Test Accuracy: 82.12%


## Save and Load model

In [23]:
torch.save(model.state_dict(), "lstm_imdb.pth")
print("Model saved successfully!")

# To load later:
# model.load_state_dict(torch.load("lstm_imdb.pth"))
# model.eval()

Model saved successfully!


## Predict on custom reviews

In [24]:
def predict_sentiment(model, text):
    model.eval()
    text = clean_text(text)
    encoded = pad_sequence(encode(text))
    tensor = torch.tensor(encoded).unsqueeze(0).to(device)
    
    with torch.no_grad():
        output = model(tensor)

        # Get probabilities using softmax [negative_prob, positive_prob]
        probability = torch.softmax(output, dim=1).cpu().numpy()[0].tolist()
        pred = "Positive" if probability[1] > 0.5 else "Negative"

    output = {"sentiment": pred, 
              "positive-probability": probability[1],
              "negative-probability": probability[0]}

    return output

In [25]:
# Try with your own input
sample_review = "The movie was absolutely wonderful, with great acting!"
print(predict_sentiment(model, sample_review))

{'sentiment': 'Positive', 'positive-probability': 0.9998984336853027, 'negative-probability': 0.00010152783943340182}


In [26]:
sample_review = "I really hate this movie.
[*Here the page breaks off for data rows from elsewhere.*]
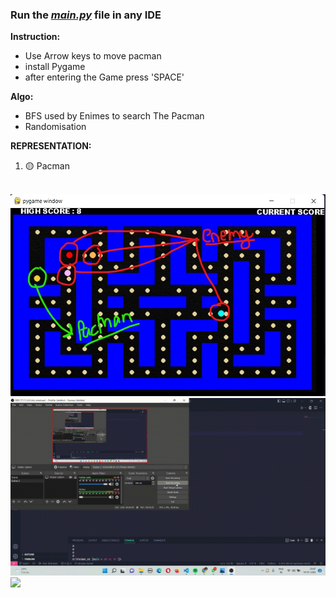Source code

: <h3>Run the <U><i>main.py</i></U> file in any IDE</h3>

<B>Instruction:</B>  
<ul>
<li>Use Arrow keys to move pacman</li>
<li>install Pygame</li>
<li>after entering the Game press 'SPACE' </li></ul>
              
<B>Algo:</B> 
<ul> <li>BFS used by Enimes to search The Pacman</li>
      <li>Randomisation</li> </ul>
      
<B>REPRESENTATION:</B><br>
<ol>
<li>🟡 Pacman</li>
</ol>
<BR>
<img src='https://github.com/Lokesh-malviya/Pacman_AI/blob/main/image.jpg' >
<img src='https://github.com/Lokesh-malviya/Pacman_AI/blob/main/2022-07-19%2020-47-18.gif'>

<img src='https://user-images.githubusercontent.com/85385287/179793592-7796b47e-1385-49fe-a47c-5aeafacb4d79.png'>
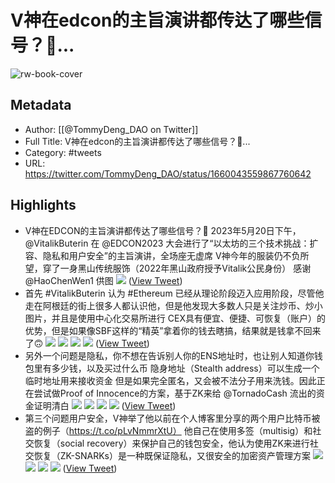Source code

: # V神在edcon的主旨演讲都传达了哪些信号？🧐...

![rw-book-cover](https://pbs.twimg.com/profile_images/1665389443883335682/wvtqqxJW.png)

## Metadata
- Author: [[@TommyDeng_DAO on Twitter]]
- Full Title: V神在edcon的主旨演讲都传达了哪些信号？🧐...
- Category: #tweets
- URL: https://twitter.com/TommyDeng_DAO/status/1660043559867760642

## Highlights
- V神在EDCON的主旨演讲都传达了哪些信号？🧐
  2023年5月20日下午，@VitalikButerin 在 @EDCON2023 大会进行了“以太坊的三个技术挑战：扩容、隐私和用户安全”的主旨演讲，全场座无虚席
  V神今年的服装仍不负所望，穿了一身黑山传统服饰（2022年黑山政府授予Vitalik公民身份）
  感谢 @HaoChenWen1 供图 
  ![](https://pbs.twimg.com/media/FwmawsAXwAM4WQM.jpg) ([View Tweet](https://twitter.com/TommyDeng_DAO/status/1660043559867760642))
- 首先 #VitalikButerin 认为 #Ethereum 已经从理论阶段迈入应用阶段，尽管他走在阿根廷的街上很多人都认识他，但是他发现大多数人只是关注炒币、炒小图片，并且是使用中心化交易所进行
  CEX具有便宜、便捷、可恢复（账户）的优势，但是如果像SBF这样的“精英”拿着你的钱去瞎搞，结果就是钱拿不回来了🙃 
  ![](https://pbs.twimg.com/media/Fwmf4n9XoAE4aDt.jpg) 
  ![](https://pbs.twimg.com/media/Fwmf5fdXoAEL7OG.jpg) 
  ![](https://pbs.twimg.com/media/FwmgOwCWwAAUbpY.jpg) 
  ![](https://pbs.twimg.com/media/FwmgRgTXsAEZ7BO.jpg) ([View Tweet](https://twitter.com/TommyDeng_DAO/status/1660043561730027523))
- 另外一个问题是隐私，你不想在告诉别人你的ENS地址时，也让别人知道你钱包里有多少钱，以及买过什么币
  隐身地址（Stealth address）可以生成一个临时地址用来接收资金
  但是如果完全匿名，又会被不法分子用来洗钱。因此正在尝试做Proof of Innocence的方案，基于ZK来给 @TornadoCash 流出的资金证明清白 
  ![](https://pbs.twimg.com/media/Fwmk-aOWwAQmHkq.jpg) 
  ![](https://pbs.twimg.com/media/Fwmk-aOXoAIkvUH.jpg) 
  ![](https://pbs.twimg.com/media/Fwmk-aYWcAIfTJW.jpg) 
  ![](https://pbs.twimg.com/media/Fwmk-aRWcAIkCDn.jpg) ([View Tweet](https://twitter.com/TommyDeng_DAO/status/1660043565618135041))
- 第三个问题用户安全，V神举了他以前在个人博客里分享的两个用户比特币被盗的例子（https://t.co/pLvNmmrXtU）
  他自己在使用多签（multisig）和社交恢复（social recovery）来保护自己的钱包安全，他认为使用ZK来进行社交恢复（ZK-SNARKs）是一种既保证隐私，又很安全的加密资产管理方案 
  ![](https://pbs.twimg.com/media/Fwmmp9DXgAIo8dr.jpg) 
  ![](https://pbs.twimg.com/media/FwmmrgSXoAAs1YK.jpg) 
  ![](https://pbs.twimg.com/media/FwmnuAnWcAAarDV.jpg) 
  ![](https://pbs.twimg.com/media/FwmnuCTX0AAHU_Z.jpg) ([View Tweet](https://twitter.com/TommyDeng_DAO/status/1660043567652274177))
The acting is really bad and sucks!"

print(predict_sentiment(model, sample_review))

{'sentiment': 'Negative', 'positive-probability': 0.003941753879189491, 'negative-probability': 0.9960582256317139}


In [27]:
sample_review = "The movie was okay, not the best I've seen but not the worst either."

print(predict_sentiment(model, sample_review))

{'sentiment': 'Negative', 'positive-probability': 0.002007979666814208, 'negative-probability': 0.9979920387268066}